■ **AUSGANGSTEXT**
####
Führende Mediziner auf dem Gebiet der Verjüngungschirurgie beeilten sich, eine derartige Barbarei zu verurteilen und sich davon zu distanzieren. Voronoff selbst befand, »dem Chirurgen, der das getan hat, sollte das gleiche Schicksal widerfahren«.[28] Der Fall versetzte die Bewohner Chicagos in Angst und Schrecken, und die Polizei bereitete sich »auf eine Epidemie von Drüsenrauben vor, wie die Burke-und-Hare-Epidemie in [Großbritannien]«.** Glücklicherweise blieb die aus, aber die Täter wurden nie geschnappt.
** William Burke und William Hare begingen in Edingburgh 1827 und 1828 insgesamt sechzehn Morde. Die Leichen verkauften sie an die Anatomie-Abteilung des Edingburgh Medical College (Anm. d. Ü.).
####
■ **VORGEGEBENE ZEILEN**
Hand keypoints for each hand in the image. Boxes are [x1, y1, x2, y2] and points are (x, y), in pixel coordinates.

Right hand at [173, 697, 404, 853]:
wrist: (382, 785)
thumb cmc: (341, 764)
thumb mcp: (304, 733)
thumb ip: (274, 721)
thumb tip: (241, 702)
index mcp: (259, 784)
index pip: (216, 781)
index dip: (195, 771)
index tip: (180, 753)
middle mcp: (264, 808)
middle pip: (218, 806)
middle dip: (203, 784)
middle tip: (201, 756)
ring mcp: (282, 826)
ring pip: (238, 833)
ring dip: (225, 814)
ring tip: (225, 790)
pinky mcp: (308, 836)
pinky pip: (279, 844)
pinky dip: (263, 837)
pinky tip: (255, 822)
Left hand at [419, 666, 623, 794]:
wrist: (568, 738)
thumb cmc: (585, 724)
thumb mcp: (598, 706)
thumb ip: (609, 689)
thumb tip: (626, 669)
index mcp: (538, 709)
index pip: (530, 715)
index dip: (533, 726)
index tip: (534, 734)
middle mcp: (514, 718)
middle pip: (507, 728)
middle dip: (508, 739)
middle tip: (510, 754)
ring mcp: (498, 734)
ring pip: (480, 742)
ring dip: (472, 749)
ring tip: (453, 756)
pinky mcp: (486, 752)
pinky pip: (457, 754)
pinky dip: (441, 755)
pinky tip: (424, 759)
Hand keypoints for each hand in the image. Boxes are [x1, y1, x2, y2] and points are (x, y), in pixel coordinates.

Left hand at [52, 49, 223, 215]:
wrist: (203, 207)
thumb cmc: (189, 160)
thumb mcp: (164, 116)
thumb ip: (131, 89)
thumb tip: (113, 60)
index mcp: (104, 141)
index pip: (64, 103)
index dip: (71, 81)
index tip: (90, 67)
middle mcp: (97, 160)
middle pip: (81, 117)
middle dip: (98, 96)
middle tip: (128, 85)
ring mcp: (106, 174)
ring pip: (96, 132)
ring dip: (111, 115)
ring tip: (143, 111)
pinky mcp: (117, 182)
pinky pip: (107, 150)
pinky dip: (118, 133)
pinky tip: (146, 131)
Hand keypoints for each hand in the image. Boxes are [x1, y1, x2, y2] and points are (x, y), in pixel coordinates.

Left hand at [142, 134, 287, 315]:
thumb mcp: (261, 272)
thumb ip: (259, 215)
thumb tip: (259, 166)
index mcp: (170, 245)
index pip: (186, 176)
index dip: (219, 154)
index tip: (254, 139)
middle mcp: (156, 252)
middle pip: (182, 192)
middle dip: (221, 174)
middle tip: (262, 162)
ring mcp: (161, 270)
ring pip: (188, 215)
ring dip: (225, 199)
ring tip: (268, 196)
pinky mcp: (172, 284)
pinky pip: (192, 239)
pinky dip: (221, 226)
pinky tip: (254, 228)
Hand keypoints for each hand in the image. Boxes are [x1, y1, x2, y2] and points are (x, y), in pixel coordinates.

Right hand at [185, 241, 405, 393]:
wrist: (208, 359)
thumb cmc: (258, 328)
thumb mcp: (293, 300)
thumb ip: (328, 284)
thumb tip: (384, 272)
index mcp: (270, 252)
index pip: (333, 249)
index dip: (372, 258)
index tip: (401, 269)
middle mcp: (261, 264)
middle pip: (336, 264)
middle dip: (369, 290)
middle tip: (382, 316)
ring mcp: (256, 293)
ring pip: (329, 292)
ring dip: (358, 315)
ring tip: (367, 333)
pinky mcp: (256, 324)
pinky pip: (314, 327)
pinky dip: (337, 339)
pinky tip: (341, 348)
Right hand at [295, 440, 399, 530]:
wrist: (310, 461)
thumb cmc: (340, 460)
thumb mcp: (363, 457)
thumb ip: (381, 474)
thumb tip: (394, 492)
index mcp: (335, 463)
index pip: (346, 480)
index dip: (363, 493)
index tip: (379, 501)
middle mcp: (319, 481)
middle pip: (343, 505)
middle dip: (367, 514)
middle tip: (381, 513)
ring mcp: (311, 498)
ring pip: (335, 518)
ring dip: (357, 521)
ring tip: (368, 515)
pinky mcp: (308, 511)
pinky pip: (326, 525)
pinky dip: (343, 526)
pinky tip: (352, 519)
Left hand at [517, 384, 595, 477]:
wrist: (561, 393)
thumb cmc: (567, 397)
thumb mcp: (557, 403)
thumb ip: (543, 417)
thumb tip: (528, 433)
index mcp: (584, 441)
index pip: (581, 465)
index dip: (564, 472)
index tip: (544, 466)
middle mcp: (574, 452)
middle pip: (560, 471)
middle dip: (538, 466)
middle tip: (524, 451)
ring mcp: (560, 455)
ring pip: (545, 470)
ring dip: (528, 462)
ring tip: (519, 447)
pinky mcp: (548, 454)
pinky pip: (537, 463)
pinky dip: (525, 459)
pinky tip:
####
■ **DEINE AUFGABE**
Schreib den Ausgangstext über die Verjüngungschirurgie und den Drüsenraub in Chicago nach seinem letzten Satz weiter.

■ **DEIN ERGEBNIS**
Mit Hoden ließ sich in der ersten Hälfte des 20. Jahrhunderts viel Geld machen, und unzählige Produkte überschwemmten den Markt, die die Vorteile einer Hodentransplantation ohne die Kosten und Risiken einer tatsächlichen Operation boten. Und anders als bei heutigen Beauty-Produkten brüstete man sich stolz mit all dem Hokuspokus-Eierkram, der sich darin befand. »Drüsenextrakt-Tabletten« versprachen »Perfektion ohne Medikamente«.
Drüsen-Gesichtscremes, so hieß es, »lassen alle Spuren von Linien, Falten, Krähenfüßen, schlaffer Muskulatur und anderen Schönheitsfehlern im Gesicht endgültig verschwinden«.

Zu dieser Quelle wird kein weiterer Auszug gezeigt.